Deterring Democracy is packed – perhaps over-packed – with detailed evidence. Chomsky makes his point repeatedly and forcefully. I was once privileged to co-host the author as chair of a London conference. At first hand I can vouch for the sincerity and passion that underpins these views. I can also vouch for the solidity of the evidence upon which they are based.

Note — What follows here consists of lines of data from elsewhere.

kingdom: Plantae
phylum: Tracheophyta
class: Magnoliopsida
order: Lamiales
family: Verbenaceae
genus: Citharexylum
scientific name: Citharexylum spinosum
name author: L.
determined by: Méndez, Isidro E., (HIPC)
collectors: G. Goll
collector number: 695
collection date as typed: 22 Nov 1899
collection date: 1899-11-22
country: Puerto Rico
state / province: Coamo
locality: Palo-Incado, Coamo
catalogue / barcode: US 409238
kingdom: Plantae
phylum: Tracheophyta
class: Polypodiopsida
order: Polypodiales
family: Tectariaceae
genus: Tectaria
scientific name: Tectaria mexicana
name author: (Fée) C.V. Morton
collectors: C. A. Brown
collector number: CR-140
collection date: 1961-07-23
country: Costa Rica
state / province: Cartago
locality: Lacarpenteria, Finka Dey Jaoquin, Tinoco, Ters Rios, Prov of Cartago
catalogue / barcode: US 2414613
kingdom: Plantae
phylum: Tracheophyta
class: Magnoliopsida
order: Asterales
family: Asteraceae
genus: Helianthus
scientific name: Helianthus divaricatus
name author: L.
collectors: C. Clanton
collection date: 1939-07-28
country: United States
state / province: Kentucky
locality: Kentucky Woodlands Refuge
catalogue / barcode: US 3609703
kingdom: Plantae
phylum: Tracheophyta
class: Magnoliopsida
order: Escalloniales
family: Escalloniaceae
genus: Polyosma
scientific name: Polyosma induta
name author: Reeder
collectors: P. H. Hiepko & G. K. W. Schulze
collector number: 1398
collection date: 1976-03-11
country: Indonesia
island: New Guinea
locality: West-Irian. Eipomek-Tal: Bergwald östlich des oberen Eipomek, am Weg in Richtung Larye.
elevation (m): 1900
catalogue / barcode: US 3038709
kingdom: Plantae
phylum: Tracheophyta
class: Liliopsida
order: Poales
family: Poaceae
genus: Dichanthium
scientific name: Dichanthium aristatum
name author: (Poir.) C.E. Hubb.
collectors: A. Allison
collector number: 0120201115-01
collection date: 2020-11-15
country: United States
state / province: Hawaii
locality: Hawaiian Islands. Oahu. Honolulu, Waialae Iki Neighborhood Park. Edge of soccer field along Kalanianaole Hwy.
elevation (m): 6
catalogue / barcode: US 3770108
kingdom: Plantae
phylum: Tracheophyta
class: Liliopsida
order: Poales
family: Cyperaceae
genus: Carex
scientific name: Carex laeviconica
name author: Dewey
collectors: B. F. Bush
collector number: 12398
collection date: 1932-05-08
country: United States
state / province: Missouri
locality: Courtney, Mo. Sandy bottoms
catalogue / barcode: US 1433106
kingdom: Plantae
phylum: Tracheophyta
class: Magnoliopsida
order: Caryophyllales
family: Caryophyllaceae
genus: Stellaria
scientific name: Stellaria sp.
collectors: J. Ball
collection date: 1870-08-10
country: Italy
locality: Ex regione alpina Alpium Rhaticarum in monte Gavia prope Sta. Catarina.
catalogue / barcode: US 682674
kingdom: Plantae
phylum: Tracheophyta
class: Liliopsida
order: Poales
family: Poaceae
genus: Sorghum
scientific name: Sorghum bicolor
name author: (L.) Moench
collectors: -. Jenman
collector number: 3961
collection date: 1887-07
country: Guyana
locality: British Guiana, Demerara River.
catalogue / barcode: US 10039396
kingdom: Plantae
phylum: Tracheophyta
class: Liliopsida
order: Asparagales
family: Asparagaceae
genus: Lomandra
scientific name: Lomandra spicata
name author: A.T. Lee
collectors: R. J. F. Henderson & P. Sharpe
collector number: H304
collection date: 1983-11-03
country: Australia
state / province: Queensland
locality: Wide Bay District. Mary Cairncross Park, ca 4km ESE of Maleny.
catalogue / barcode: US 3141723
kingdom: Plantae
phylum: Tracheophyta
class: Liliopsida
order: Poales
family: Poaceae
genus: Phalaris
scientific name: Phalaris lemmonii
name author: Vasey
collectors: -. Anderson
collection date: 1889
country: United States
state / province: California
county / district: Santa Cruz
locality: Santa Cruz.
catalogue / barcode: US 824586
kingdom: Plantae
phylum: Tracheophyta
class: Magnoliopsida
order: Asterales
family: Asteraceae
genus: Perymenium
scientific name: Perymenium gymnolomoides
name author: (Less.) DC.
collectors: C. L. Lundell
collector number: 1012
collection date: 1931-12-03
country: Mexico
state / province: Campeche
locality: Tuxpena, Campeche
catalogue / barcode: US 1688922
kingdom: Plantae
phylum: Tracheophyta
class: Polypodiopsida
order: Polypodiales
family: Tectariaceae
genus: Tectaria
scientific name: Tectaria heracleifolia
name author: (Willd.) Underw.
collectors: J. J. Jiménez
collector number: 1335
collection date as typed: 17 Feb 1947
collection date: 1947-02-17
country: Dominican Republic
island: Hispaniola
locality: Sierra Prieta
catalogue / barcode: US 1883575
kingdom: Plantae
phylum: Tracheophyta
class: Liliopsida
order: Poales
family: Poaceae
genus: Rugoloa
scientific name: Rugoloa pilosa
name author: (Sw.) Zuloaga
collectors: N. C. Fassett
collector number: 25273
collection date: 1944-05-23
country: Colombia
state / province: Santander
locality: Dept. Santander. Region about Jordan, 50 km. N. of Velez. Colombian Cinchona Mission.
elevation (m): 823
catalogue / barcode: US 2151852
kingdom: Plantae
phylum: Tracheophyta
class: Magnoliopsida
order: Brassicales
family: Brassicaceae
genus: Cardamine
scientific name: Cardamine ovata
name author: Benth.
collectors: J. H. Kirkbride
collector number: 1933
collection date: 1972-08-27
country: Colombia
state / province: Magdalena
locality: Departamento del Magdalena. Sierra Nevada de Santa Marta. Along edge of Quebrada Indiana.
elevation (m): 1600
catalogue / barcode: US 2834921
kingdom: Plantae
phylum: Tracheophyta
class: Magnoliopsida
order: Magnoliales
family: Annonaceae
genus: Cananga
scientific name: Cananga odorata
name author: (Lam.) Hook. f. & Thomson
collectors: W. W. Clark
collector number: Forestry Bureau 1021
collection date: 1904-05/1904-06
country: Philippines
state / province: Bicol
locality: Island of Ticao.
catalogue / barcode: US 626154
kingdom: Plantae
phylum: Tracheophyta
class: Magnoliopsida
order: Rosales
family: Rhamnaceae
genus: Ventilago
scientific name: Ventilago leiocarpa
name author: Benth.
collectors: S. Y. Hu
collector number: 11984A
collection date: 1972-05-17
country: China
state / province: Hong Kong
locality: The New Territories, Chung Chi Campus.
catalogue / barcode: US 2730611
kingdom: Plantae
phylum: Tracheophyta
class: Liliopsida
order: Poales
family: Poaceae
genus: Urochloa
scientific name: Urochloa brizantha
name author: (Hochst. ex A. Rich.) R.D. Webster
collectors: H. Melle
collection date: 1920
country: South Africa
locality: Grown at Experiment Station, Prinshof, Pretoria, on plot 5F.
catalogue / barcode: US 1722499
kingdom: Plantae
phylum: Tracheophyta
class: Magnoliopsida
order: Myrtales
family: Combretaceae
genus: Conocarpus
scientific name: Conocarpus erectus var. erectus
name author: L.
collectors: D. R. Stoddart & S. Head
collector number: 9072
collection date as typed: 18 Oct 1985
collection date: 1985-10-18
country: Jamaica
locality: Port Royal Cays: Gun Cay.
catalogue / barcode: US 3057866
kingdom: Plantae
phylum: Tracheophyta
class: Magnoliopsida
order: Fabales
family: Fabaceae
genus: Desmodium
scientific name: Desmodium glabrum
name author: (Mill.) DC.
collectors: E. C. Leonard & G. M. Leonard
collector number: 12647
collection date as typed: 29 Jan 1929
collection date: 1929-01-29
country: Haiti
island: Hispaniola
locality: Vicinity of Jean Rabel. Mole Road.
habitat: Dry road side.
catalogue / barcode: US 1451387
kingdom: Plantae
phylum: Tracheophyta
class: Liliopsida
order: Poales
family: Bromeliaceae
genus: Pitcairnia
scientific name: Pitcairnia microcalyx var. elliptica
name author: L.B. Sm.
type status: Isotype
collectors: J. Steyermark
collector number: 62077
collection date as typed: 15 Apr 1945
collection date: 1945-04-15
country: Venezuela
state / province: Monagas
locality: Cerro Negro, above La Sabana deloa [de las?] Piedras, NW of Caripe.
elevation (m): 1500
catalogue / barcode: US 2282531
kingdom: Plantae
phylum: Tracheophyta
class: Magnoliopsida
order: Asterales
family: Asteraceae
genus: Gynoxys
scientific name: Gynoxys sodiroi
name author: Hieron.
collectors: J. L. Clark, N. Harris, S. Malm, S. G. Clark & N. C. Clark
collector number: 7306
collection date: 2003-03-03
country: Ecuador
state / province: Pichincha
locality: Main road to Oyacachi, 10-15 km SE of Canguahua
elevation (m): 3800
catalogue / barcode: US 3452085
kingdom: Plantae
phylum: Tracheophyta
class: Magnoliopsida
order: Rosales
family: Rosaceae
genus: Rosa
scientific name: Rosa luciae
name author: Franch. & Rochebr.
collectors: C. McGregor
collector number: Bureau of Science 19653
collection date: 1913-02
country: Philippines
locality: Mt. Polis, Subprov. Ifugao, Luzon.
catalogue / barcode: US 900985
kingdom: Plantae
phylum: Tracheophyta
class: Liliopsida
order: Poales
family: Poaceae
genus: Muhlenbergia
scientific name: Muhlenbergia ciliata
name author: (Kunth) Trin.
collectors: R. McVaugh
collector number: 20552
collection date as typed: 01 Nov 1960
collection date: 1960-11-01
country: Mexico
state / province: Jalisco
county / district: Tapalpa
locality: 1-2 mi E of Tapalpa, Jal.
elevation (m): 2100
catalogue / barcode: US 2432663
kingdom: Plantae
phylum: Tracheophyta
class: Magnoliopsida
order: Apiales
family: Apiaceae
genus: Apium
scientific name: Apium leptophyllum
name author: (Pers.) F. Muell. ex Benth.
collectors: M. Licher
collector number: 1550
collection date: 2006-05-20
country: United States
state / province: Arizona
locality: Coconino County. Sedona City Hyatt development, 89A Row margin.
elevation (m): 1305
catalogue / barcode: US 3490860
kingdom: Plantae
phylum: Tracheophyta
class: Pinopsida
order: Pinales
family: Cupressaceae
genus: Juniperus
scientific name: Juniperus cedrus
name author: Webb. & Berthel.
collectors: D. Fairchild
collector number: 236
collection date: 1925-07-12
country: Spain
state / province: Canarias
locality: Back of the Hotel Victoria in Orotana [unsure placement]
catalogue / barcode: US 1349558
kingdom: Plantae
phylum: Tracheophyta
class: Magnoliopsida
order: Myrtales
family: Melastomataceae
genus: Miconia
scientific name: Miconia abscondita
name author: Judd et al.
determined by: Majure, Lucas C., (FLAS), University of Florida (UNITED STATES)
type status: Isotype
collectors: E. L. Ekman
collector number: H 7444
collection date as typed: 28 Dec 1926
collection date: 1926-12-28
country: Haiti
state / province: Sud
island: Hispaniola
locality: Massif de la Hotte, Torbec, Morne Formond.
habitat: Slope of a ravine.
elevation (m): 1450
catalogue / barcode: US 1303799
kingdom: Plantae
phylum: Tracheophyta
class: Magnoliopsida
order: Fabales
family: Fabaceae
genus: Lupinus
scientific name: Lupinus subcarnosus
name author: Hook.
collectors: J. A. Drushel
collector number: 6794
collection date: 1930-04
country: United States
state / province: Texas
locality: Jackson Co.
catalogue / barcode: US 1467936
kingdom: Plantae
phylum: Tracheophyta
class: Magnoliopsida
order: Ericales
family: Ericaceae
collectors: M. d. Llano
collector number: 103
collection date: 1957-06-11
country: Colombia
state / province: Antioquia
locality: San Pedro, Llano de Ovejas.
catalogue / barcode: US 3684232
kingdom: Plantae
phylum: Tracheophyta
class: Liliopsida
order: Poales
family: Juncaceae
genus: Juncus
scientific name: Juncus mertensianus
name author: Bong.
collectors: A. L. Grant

Noam Chomsky is not anti-American. It is the exploiters of self-seeking power and self-deferential influence who deserve that label. Noam Chomsky is a man of the people, intensely humanistic and fundamentally democratic. He seems to maintain that if people turn their backs and refuse to acknowledge the obvious, they will have foregone a real opportunity to realise something more sustainable than the current illusion. And, along the way, they will probably have said goodbye to their principles, along with their bank deposits, pensions, retirement and freedom. At least they can talk about their woes on their latest-model mobiles, if, that is, they can still pay the bill. When you read Noam Chomsky’s Deterring Democracy, give its arguments a chance to register. Then see if they ring true.